Did QE2 Cause the (Present) Recession?

Randall Forsyth of Barron’s asks this rather intriguing question:

While the Fed mulls more ambitious plans to tell the public how it will steer the economy in the future, perhaps the monetary authorities should reflect on the results of their recent efforts. As notes long-time Fed watcher Lacy Hunt of Hoisington Investment Management in Austin, Texas, the unintended consequences of its policies have all but superseded their professed aims. For instance, QE2—the Fed’s purchase of $600 billion of Treasury securities completed in June—caused the current slowdown instead of giving the economy a boost, he writes in Hoisington’s Quarterly Review and Outlook. Real disposable income was lower in August than in December, in part because of the jump in commodity costs. “While rising equity values helped a few consumers, inflation in necessities, such as food and fuel, decimated real incomes for the average family. Thus, the emergent cyclical weakness that lies ahead can be directly related to the unintended consequences of quantitative easing,” Hunt says.

The Fed’s current policy of attempting to flatten the yield curve by buying long-term Treasury securities and offsetting it with sales of shorter-dated paper—Operation Twist 2.0, after a similar gambit in the early 1960s—also could backfire. The FOMC minutes said the policy was expected “to help make broader financial conditions more accommodative.” Translated from Fed speak, lower long-term rates will make borrowers more willing to borrow while lenders will be more eager to lend.

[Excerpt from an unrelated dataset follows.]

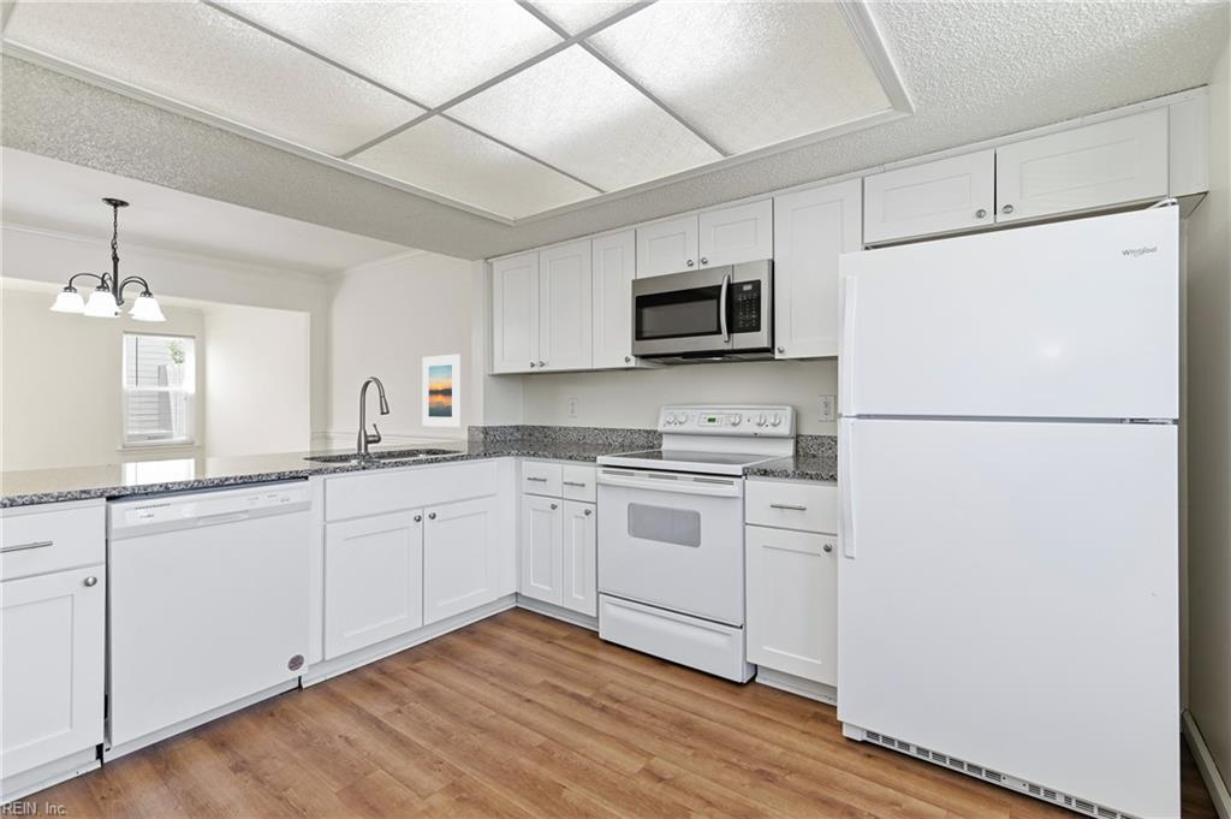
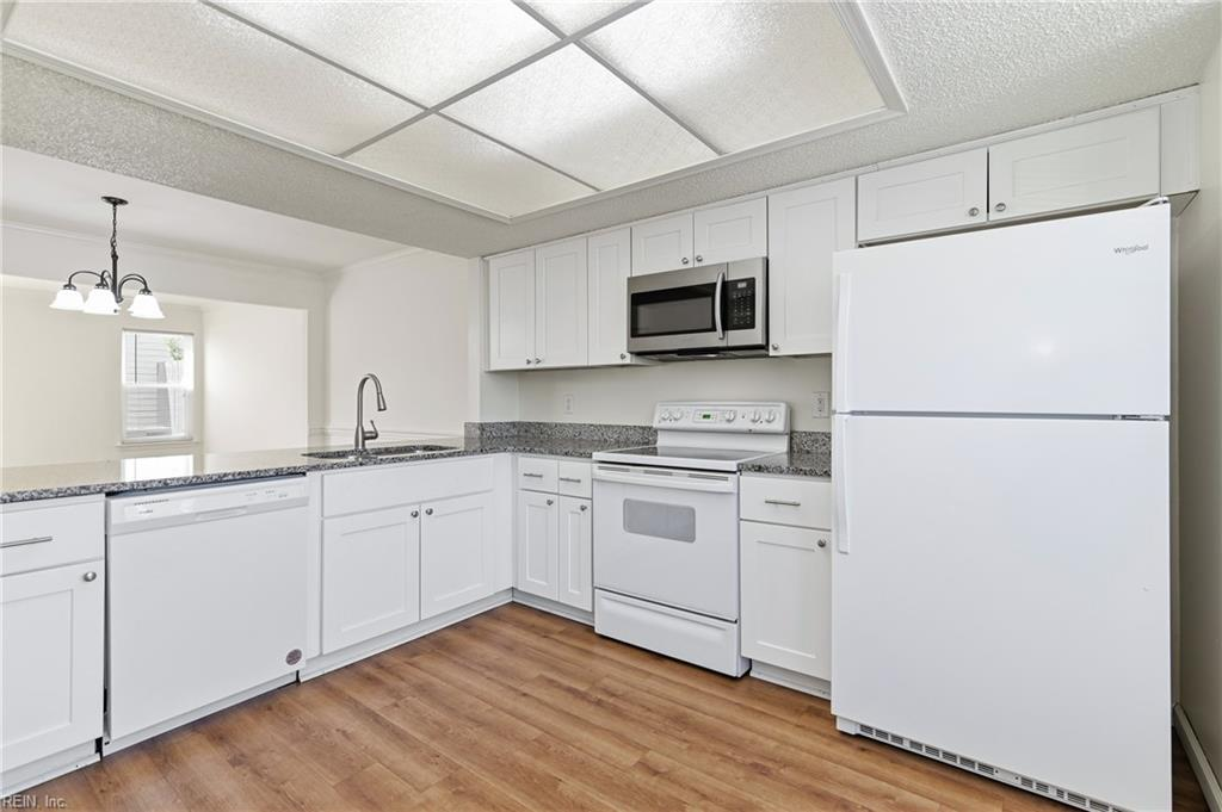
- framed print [421,354,462,428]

But, Hunt points out, ultra-low interest rates could have the opposite effect. To earn a profit, banks have to cover their costs, from payroll, overhead, taxes and “elevated” fees to the Federal Deposit Insurance Corp. Then they have to earn a spread to compensate for the risk the borrower could default. At very low interest rates, there aren’t enough basis points left to lend profitably. The historical precedent is Japan, where banks would rather buy government bonds than make loans . . .”

Pretty ugly stuff, and I fear all too accurate.